The campaign finance “reform” movement is at a crossroads. Some influential elements are pushing the envelope farther than ever, but others are stepping back to re-examine whether lifting certain restrictions can achieve what 40 years of the Federal Election Campaign Act (FECA) and a decade plus of the Bipartisan Campaign Reform Act (BCRA) could not: a robust and inclusive democratic process.
Longtime advocate of greater speech regulation, the Brennan Center for Justice, took great pains to move towards the latter group Wednesday without alienating the former. In a panel discussion on a new report by Brennan’s Ian Vandewalker and Daniel Weiner, “Stronger Parties, Stronger Democracy: Rethinking Reform,” panelists explored avenues for reinvigorating political parties without denouncing the Brennan Center’s past support for laws that caused them to wither in the first place.
They had a chance to. Moderator Matea Gold of The Washington Post opened the event by asking whether the report meant that Brennan had “decided you made a huge mistake” by supporting BCRA. Weiner said “no,” but admitted “we lost sight of the positive roles parties play,” characterizing them as “engines of participation” whose unique role could not be replicated by other groups. This is true as political parties help foster political engagement by offering a range of volunteer opportunities, raising money from small donors, and registering and mobilizing voters on a scale unmatched by other institutions.
Vandewalker and Weiner deserve credit for urging the reform lobby to recognize the many positive aspects of parties and to consider whether easing restrictions on these entities could be beneficial for politics. Their sleight of hand absolving reformers of responsibility for our failed regulatory system is forgivable if it succeeds in persuading their traditional regulatory allies to finally adopt a nuanced view of how political spending functions in practice. After all, it’s not easy to switch overnight from hollering to the heavens that money must be kept out altogether to accepting that the democracy you want is only possible if groups can effectively fundraise and work with candidates.

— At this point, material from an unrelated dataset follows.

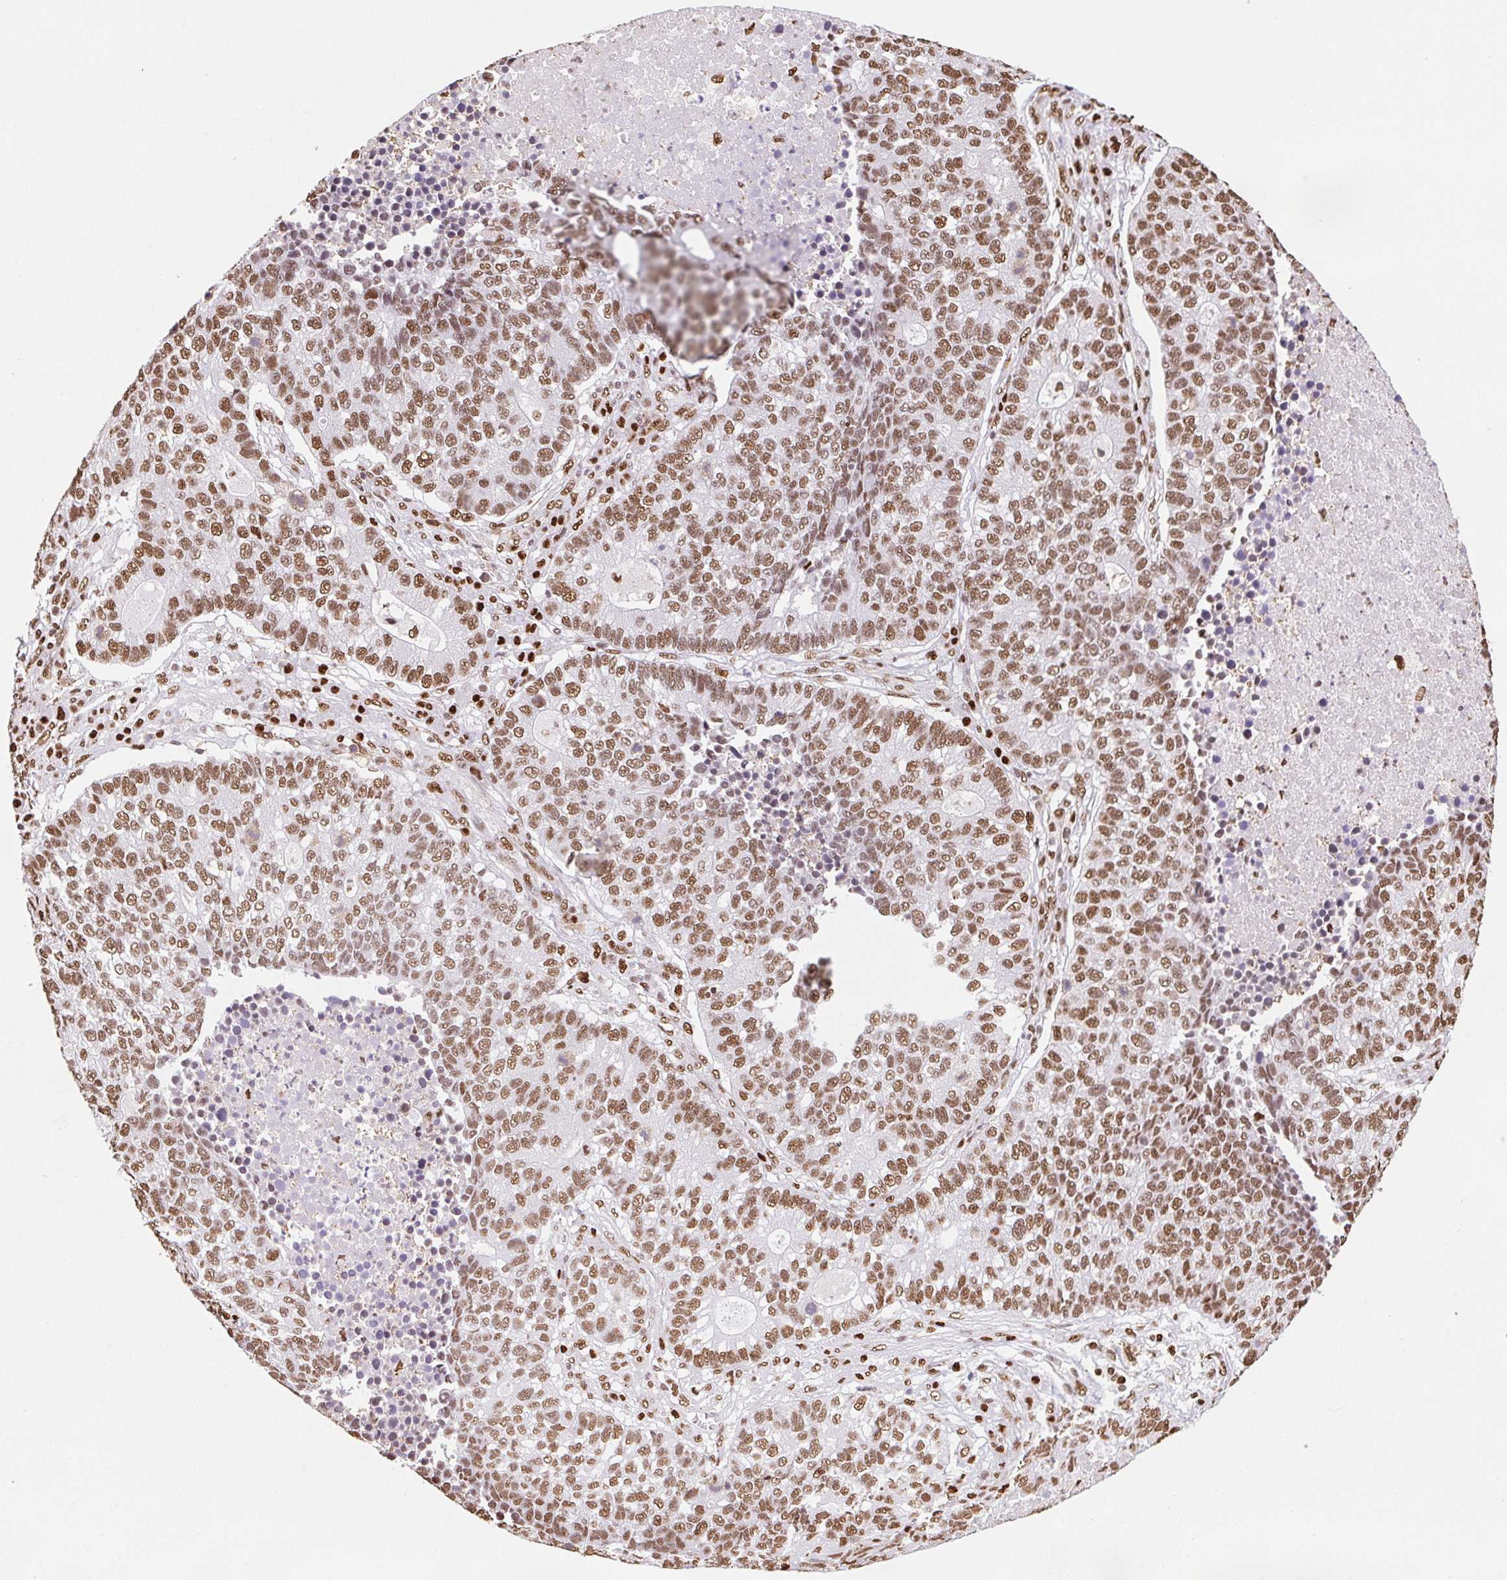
{"staining": {"intensity": "moderate", "quantity": ">75%", "location": "nuclear"}, "tissue": "lung cancer", "cell_type": "Tumor cells", "image_type": "cancer", "snomed": [{"axis": "morphology", "description": "Adenocarcinoma, NOS"}, {"axis": "topography", "description": "Lung"}], "caption": "IHC of human adenocarcinoma (lung) demonstrates medium levels of moderate nuclear staining in about >75% of tumor cells. Immunohistochemistry (ihc) stains the protein in brown and the nuclei are stained blue.", "gene": "SET", "patient": {"sex": "male", "age": 57}}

FEC Commissioner Lee Goodman spoke most persuasively on this point, describing how BCRA forces state and local parties to abide by complicated federal regulations if they spend more than a small amount advocating for a candidate in a congressional race. Speaking from experience, Goodman told the room that local parties couldn’t comply with the onerous regulations and therefore couldn’t run ads for their candidate. If you want citizens to have more influence in politics, it doesn’t make sense to strangle the political institution closest to them.
Spencer Overton, a Law Professor at George Washington University Law School, explained that the idea of getting money out of politics was outdated and that reformers must offer constructive policies that allow parties to be more effective if they want to avoid seeing contribution limits raised or eliminated to counter spending from independent groups. Overton even cited CCP Chairman Brad Smith while explaining to a questioner that there actually isn’t that much money in American politics when considered in context.
Of course, no one should confuse the reform movement for an ally of free speech. Panelists expressed discomfort with the idea of raising contribution limits, worried about a lack of diversity among donors, and proposed taxpayer-financed campaign programs as a solution to perceived ills. But perfect can be the enemy of the good, and movement in the direction of fewer restrictions and more freedom deserves encouragement.
It’s more than a little amusing (and heartening) for supporters of free speech to watch reformers finally grapple with the downsides of regulation in 2015. Let’s just hope they have the stomach to keep going, and don’t allow their past allegiances to failed reforms to blind them to what CCP has long recognized: strong democracy requires not only strong parties, but strong protections for political activity in all its forms.